* **LISTED ENTRIES**:
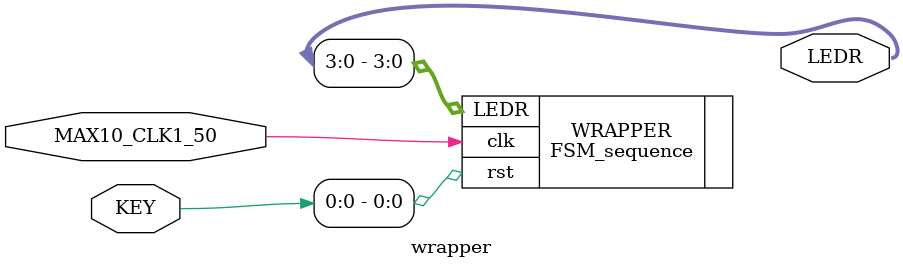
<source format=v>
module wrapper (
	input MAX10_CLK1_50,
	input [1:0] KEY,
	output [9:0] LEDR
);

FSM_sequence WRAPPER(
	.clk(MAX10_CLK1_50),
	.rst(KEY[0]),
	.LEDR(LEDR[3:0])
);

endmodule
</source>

* * *

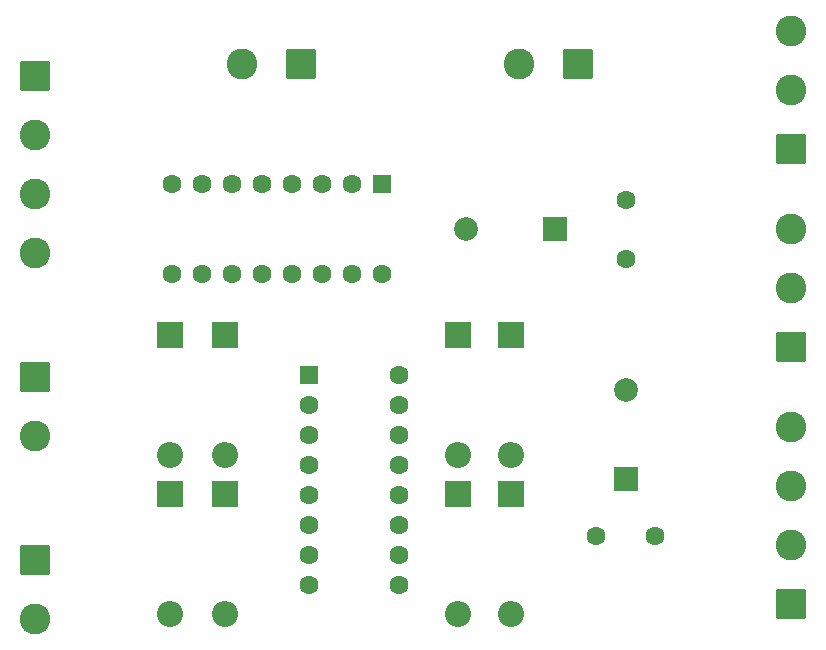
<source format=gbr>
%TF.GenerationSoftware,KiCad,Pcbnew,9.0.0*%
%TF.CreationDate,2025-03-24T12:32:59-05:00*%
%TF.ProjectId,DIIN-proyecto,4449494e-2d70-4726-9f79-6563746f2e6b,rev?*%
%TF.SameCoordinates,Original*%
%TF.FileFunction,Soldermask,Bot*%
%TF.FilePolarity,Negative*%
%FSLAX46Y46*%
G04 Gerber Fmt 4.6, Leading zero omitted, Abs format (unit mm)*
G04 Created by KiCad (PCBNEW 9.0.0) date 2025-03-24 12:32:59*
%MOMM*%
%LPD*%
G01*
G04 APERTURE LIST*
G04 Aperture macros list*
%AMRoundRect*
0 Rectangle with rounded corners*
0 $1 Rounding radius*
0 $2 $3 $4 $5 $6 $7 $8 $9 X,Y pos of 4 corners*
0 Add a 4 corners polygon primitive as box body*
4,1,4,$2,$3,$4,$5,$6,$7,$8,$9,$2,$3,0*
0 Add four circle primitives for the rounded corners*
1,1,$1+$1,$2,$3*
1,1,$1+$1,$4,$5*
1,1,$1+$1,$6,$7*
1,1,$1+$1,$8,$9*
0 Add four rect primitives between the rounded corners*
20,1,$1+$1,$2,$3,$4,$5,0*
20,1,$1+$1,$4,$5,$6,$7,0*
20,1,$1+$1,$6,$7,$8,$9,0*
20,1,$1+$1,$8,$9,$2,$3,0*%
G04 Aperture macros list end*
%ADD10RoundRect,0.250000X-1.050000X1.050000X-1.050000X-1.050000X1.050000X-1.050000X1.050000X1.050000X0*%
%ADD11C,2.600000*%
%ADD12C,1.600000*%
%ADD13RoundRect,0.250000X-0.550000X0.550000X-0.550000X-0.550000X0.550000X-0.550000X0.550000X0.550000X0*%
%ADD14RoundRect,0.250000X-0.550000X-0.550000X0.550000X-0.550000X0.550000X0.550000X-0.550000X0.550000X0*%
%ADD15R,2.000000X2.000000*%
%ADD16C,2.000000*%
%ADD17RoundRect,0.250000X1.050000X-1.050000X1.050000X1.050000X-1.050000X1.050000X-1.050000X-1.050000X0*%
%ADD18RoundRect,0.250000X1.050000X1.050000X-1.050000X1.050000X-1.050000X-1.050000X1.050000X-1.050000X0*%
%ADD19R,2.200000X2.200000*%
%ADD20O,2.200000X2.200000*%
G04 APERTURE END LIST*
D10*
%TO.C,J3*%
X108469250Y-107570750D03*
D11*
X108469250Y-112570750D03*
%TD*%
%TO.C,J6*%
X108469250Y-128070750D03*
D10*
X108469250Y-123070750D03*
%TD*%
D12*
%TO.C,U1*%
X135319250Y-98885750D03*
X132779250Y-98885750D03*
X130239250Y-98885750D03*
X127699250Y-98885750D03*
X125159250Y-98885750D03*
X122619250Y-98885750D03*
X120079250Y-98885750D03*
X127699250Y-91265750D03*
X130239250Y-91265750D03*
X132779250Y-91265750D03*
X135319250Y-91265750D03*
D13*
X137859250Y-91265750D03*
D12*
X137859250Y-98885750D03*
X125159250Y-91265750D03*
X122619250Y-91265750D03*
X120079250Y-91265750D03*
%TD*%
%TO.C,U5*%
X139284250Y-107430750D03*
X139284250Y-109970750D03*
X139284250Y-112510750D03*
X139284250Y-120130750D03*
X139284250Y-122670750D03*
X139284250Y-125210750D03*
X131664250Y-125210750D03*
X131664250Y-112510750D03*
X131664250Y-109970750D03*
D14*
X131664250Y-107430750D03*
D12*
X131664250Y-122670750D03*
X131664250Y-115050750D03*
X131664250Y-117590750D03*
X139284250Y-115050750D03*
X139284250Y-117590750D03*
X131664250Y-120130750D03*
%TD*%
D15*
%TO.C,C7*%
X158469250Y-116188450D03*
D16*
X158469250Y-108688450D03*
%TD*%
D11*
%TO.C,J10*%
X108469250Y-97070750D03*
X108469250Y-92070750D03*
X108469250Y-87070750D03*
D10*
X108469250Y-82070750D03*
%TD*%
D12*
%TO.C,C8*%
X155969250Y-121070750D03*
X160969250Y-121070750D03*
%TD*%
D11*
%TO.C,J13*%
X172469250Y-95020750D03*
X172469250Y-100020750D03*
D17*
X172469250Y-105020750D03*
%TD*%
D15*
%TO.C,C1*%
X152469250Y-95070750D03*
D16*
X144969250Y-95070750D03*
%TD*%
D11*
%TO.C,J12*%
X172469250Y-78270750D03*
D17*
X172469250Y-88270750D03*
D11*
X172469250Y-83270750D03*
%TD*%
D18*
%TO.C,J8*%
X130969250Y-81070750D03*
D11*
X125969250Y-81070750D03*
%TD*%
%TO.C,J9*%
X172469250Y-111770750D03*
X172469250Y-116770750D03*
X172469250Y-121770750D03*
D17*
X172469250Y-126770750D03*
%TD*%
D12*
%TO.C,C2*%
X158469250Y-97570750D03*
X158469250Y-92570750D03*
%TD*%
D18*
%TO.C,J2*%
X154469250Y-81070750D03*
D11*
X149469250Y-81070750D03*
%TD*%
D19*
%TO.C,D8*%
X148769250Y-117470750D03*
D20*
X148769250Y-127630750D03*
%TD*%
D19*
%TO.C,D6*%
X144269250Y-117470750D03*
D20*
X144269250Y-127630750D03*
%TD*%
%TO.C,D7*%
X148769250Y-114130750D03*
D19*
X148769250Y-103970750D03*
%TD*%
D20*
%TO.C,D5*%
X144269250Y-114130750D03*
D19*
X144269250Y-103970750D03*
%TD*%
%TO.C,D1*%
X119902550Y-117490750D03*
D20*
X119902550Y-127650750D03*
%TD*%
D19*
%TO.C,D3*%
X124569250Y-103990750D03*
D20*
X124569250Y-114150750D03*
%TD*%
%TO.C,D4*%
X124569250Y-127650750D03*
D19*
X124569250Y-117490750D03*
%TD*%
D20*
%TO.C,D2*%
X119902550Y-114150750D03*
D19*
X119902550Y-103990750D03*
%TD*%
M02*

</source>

==

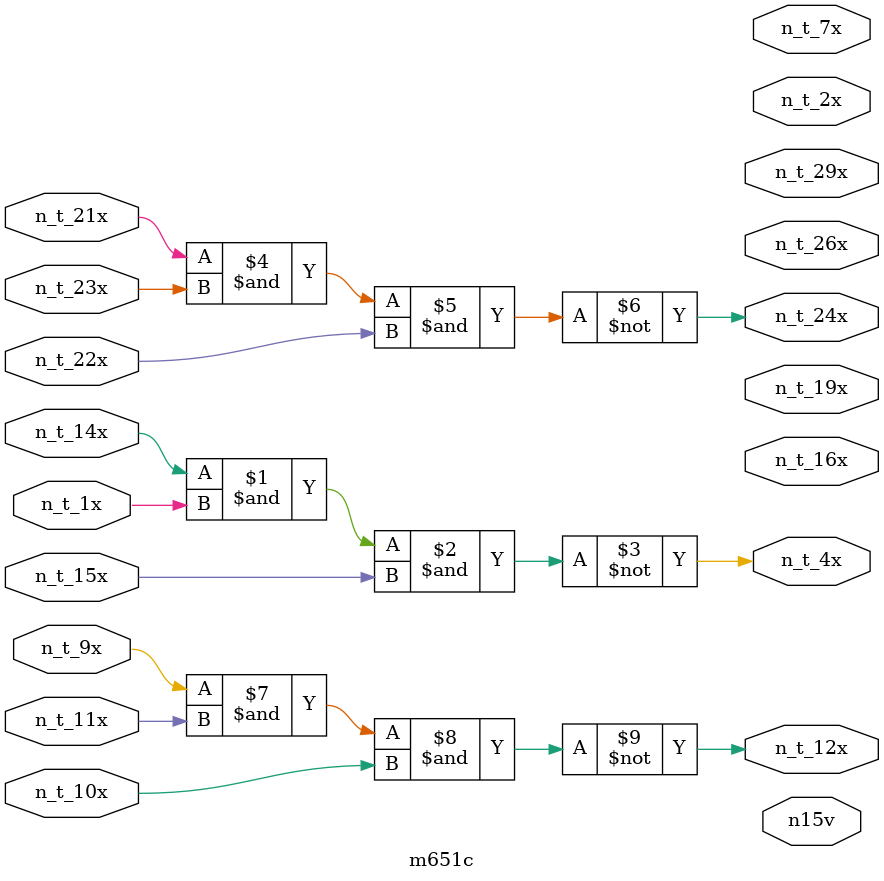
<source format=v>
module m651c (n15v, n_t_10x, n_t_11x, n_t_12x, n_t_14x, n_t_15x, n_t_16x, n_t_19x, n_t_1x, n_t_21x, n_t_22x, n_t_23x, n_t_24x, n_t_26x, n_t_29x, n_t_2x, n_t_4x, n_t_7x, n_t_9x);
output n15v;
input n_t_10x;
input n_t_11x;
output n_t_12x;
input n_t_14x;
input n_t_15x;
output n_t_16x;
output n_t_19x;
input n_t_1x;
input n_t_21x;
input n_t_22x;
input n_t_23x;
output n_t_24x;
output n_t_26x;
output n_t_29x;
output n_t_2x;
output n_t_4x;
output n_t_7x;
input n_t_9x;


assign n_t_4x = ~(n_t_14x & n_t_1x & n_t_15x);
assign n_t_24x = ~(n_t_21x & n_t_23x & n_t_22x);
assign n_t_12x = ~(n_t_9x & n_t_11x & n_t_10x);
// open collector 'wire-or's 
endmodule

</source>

* **PROBLEM TO WORK ON**: I'd like every line with the string "input" copied from the listing.

* **OUTPUT FOR THIS EXERCISE**:
	input MAX10_CLK1_50,
	input [1:0] KEY,
input n_t_10x;
input n_t_11x;
input n_t_14x;
input n_t_15x;
input n_t_1x;
input n_t_21x;
input n_t_22x;
input n_t_23x;
input n_t_9x;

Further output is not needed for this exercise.